Nanostructured TiO(2) Sensitized with MoS(2) Nanoflowers for Enhanced Photodegradation Efficiency toward Methyl Orange

[Image: see text] Nanostructured titanium dioxide (TiO(2)) has a potential platform for the removal of organic contaminants, but it has some limitations. To overcome these limitations, we devised a promising strategy in the present work, the heterostructures of TiO(2) sensitized by molybdenum disulfide (MoS(2)) nanoflowers synthesized by the mechanochemical route and utilized as an efficient photocatalyst for methyl orange (MO) degradation. The surface of TiO(2) sensitized by MoS(2) was comprehensively characterized by X-ray diffraction (XRD), Raman spectroscopy, Fourier transform–infrared spectroscopy (FT–IR), scanning electron microscopy (SEM), transmission electron microscopy (TEM), X-ray photoelectron spectroscopy (XPS), energy dispersive spectroscopy (EDS), UV–vis diffuse reflectance spectroscopy (UV–vis DRS), photoluminescence spectroscopy (PL), Brunauer–Emmett–Teller (BET) surface area, and thermogravimetric analysis (TGA). From XRD results, the optimized MoS(2)–TiO(2) (5.0 wt %) nanocomposite showcases the lowest crystallite size of 14.79 nm than pristine TiO(2) (20 nm).
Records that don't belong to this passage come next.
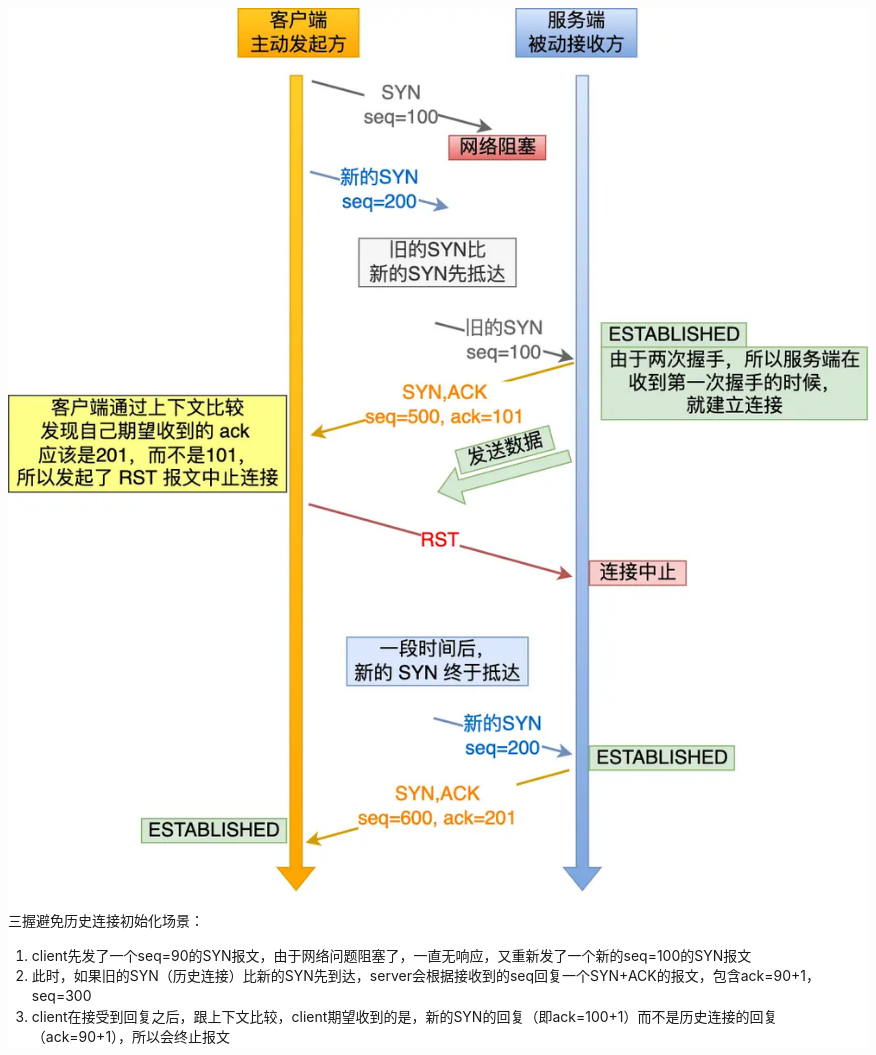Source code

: ![两握无法避免历史连接](image/image_3tB_REHHDN.png "两握无法避免历史连接")

三握避免历史连接初始化场景：

1. client先发了一个seq=90的SYN报文，由于网络问题阻塞了，一直无响应，又重新发了一个新的seq=100的SYN报文
2. 此时，如果旧的SYN（历史连接）比新的SYN先到达，server会根据接收到的seq回复一个SYN+ACK的报文，包含ack=90+1，seq=300
3. client在接受到回复之后，跟上下文比较，client期望收到的是，新的SYN的回复（即ack=100+1）而不是历史连接的回复（ack=90+1），所以会终止报文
The FT–IR and XPS analyses of the MoS(2)–TiO(2) nanocomposite exhibit the strong interaction between MoS(2) and TiO(2). The photocatalytic results show that sensitization of TiO(2) by MoS(2) drastically enhanced the photocatalytic activity of pristine TiO(2). According to the obtained results, the optimal amount of MoS(2) loading was assumed to be 5.0 wt %, which exhibited a 21% increment of MO photodegradation efficiency compared to pristine TiO(2) under UV–vis light. The outline of the overall study describes the superior photocatalytic performance of 5.0 wt % MoS(2)–TiO(2) nanocomposite which is ascribed to the delayed recombination by efficient charge transfer, high surface area, and elevated surface oxygen vacancies. The context of the obtained results designates that the sensitization of TiO(2) with MoS(2) is a very efficient nanomaterial for photocatalytic applications.